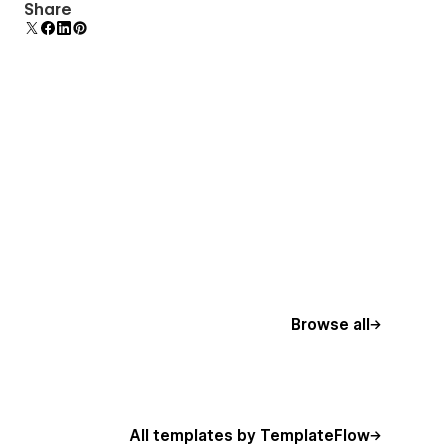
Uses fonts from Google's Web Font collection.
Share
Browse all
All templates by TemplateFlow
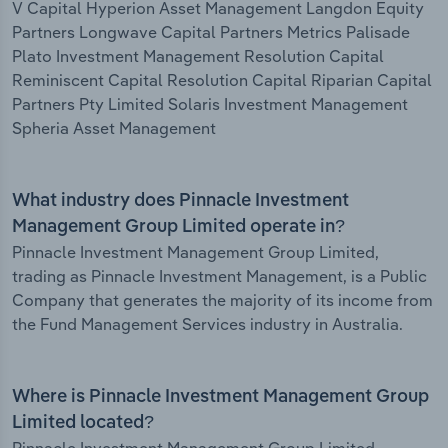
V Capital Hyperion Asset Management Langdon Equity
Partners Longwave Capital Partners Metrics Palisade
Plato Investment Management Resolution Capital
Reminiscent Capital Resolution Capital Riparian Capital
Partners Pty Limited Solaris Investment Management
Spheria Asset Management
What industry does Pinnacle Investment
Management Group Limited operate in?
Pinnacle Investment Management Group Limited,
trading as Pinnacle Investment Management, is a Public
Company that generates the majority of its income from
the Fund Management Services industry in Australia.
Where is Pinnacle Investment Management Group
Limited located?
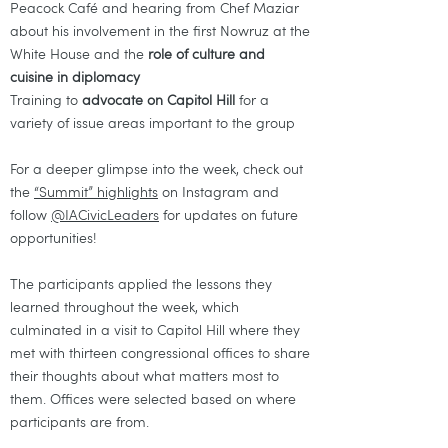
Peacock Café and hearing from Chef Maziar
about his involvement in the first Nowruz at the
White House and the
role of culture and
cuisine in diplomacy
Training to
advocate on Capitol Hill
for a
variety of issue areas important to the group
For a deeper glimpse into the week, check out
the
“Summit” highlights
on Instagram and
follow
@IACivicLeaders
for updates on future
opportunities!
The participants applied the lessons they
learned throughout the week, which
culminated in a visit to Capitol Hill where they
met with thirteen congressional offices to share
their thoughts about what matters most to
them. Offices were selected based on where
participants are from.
++++++++++++++++++++
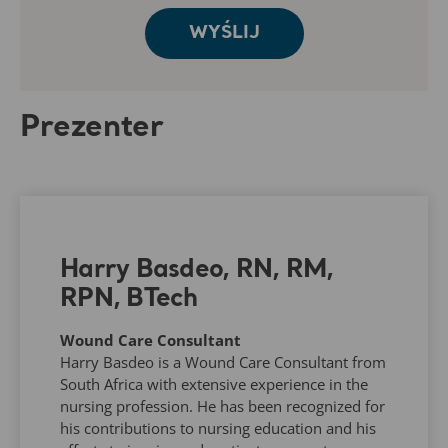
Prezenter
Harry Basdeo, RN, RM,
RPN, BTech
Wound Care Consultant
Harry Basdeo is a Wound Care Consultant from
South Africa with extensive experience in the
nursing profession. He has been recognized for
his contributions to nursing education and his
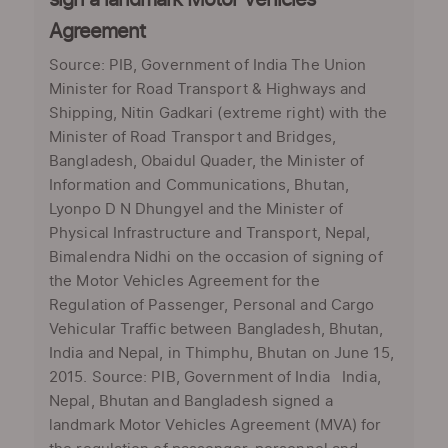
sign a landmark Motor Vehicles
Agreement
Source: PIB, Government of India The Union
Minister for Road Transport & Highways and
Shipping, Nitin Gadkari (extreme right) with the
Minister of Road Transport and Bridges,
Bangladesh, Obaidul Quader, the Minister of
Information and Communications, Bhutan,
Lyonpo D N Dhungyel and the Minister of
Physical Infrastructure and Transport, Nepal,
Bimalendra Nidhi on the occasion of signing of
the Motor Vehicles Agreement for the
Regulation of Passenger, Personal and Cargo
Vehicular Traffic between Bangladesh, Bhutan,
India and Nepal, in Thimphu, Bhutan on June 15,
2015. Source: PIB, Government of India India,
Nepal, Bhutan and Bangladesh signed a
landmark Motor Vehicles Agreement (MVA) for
++++++++++++++++++++
Work task. In the listing above, find each line with the word "industry" and copy it.

Expected output.
What industry does Pinnacle Investment
the Fund Management Services industry in Australia.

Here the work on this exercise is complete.